Table of Contents

Class ArrowReaderProperties

Namespace
ParquetSharp.Arrow
Assembly
ParquetSharp.dll

Configures Arrow specific options for reading Parquet files.

public sealed class ArrowReaderProperties : IDisposable
Inheritance
ArrowReaderProperties
Implements
Inherited Members

Properties

ArrowExtensionEnabled

Whether to enable Parquet-supported Arrow extension types. Default is false.

public bool ArrowExtensionEnabled { get; set; }

Property Value

bool

BatchSize

The maximum number of rows to read into a chunk or record batch. Batches may contain fewer rows when there are no more rows in the file.

public long BatchSize { get; set; }

Property Value

long

BinaryType

The Arrow binary type to read BYTE_ARRAY columns as.

Allowed values are ArrowTypeId.Binary, ArrowTypeId.LargeBinary and ArrowTypeId.BinaryView.
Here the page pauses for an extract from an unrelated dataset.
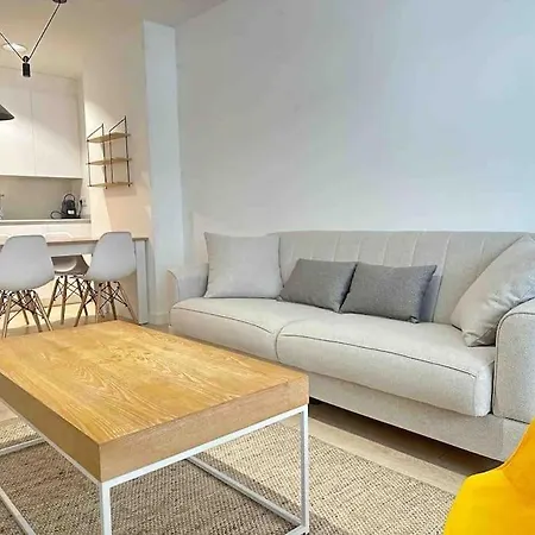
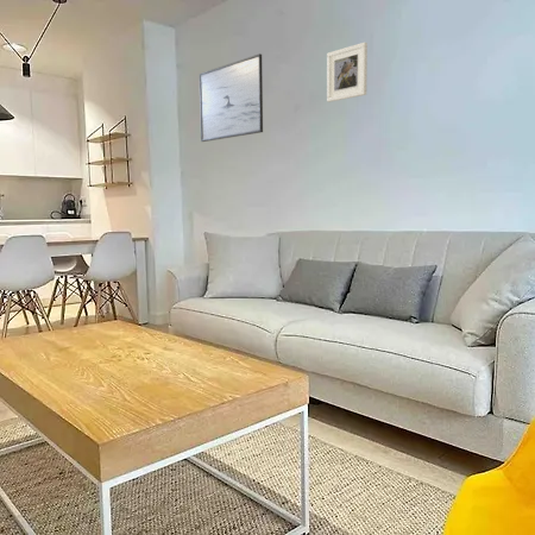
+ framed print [199,52,264,143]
Default is ArrowTypeId.Binary.

If a BYTE_ARRAY column has the STRING logical type, it is read as the Arrow string type corresponding to the configured binary type (for example Type::LARGE_STRING if the configured binary type is Type::LARGE_BINARY).
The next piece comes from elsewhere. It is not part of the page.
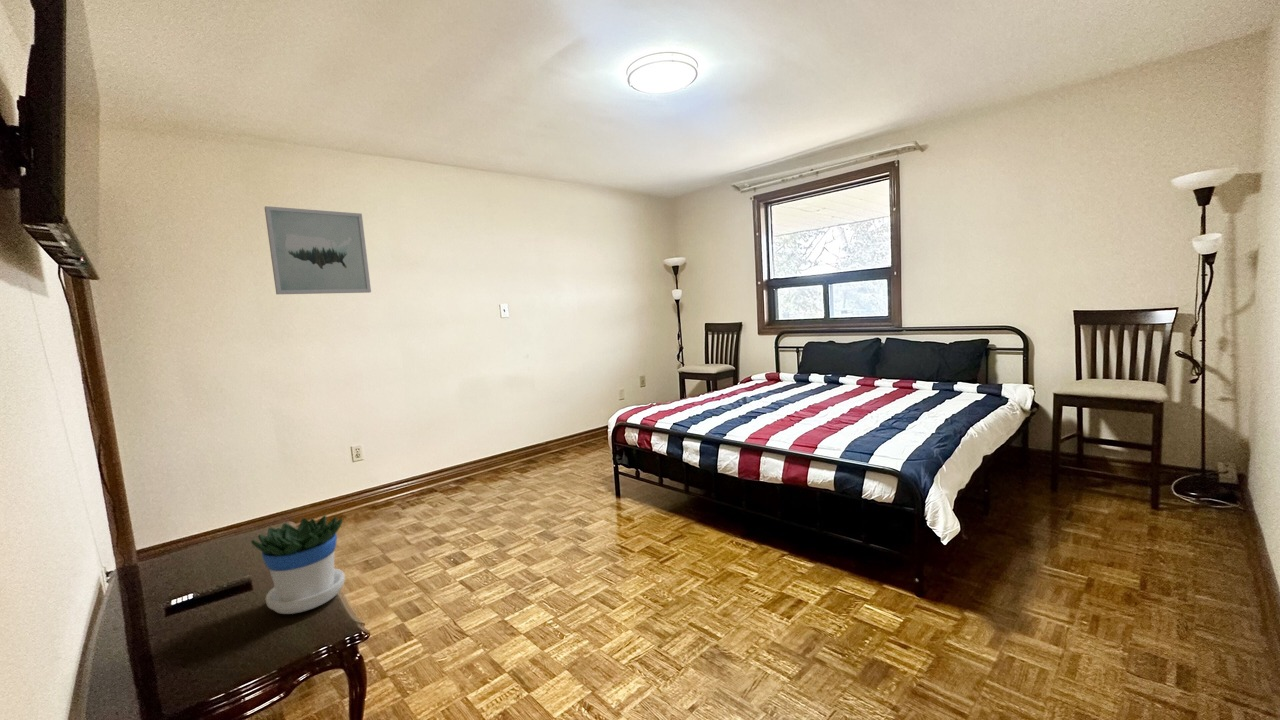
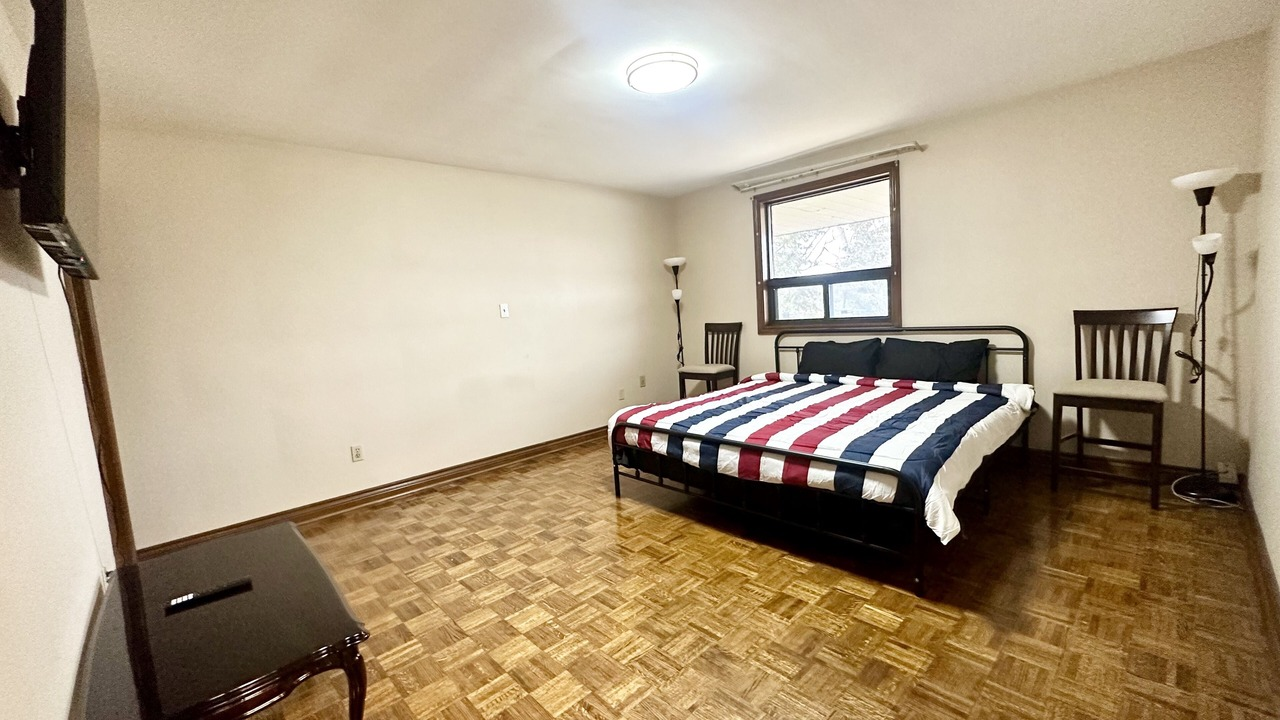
- wall art [264,205,372,295]
- flowerpot [250,514,346,615]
However, if a serialized Arrow schema is found in the Parquet metadata, this setting is ignored and the Arrow schema takes precedence

public ArrowTypeId BinaryType { get; set; }

Property Value

ArrowTypeId

CoerceInt96TimestampUnit

The timestamp unit to use for deprecated INT96-encoded timestamps (default is nanoseconds).

public TimeUnit CoerceInt96TimestampUnit { get; set; }

Property Value

TimeUnit

ListType

The Arrow list type to read Parquet list columns as.

Allowed values are ArrowTypeId.List, ArrowTypeId.LargeList and ArrowTypeId.ListView. Default is ArrowTypeId.List.

If a serialized Arrow schema is found in the Parquet metadata, this setting is ignored and the Arrow schema takes precedence

public ArrowTypeId ListType { get; set; }

Property Value

ArrowTypeId

PreBuffer

When enabled, the Arrow reader will pre-buffer necessary regions of the file in-memory. This is intended to improve performance on high-latency filesystems (e.g. Amazon S3). This is enabled by default.

public bool PreBuffer { get; set; }

Property Value

bool

UseThreads

Whether to use the IO thread pool to parse columns in parallel.

public bool UseThreads { get; set; }

Property Value

bool

Methods

Dispose()

Performs application-defined tasks associated with freeing, releasing, or resetting unmanaged resources.

public void Dispose()

GetDefault()

Create a new ArrowReaderProperties with default values.

public static ArrowReaderProperties GetDefault()

Returns

ArrowReaderProperties

GetReadDictionary(int)

Get whether to read a particular column as dictionary encoded.

public bool GetReadDictionary(int columnIndex)

Parameters

columnIndex int

The index of the column

Returns

bool

Whether this column will be read as dictionary encoded

SetReadDictionary(int, bool)

Set whether to read a particular column as dictionary encoded. This is only supported for columns with a Parquet physical type of BYTE_ARRAY, such as string or binary types.

public void SetReadDictionary(int columnIndex, bool readDictionary)

Parameters

columnIndex int

The index of the column

readDictionary bool

Whether to read this column as dictionary encoded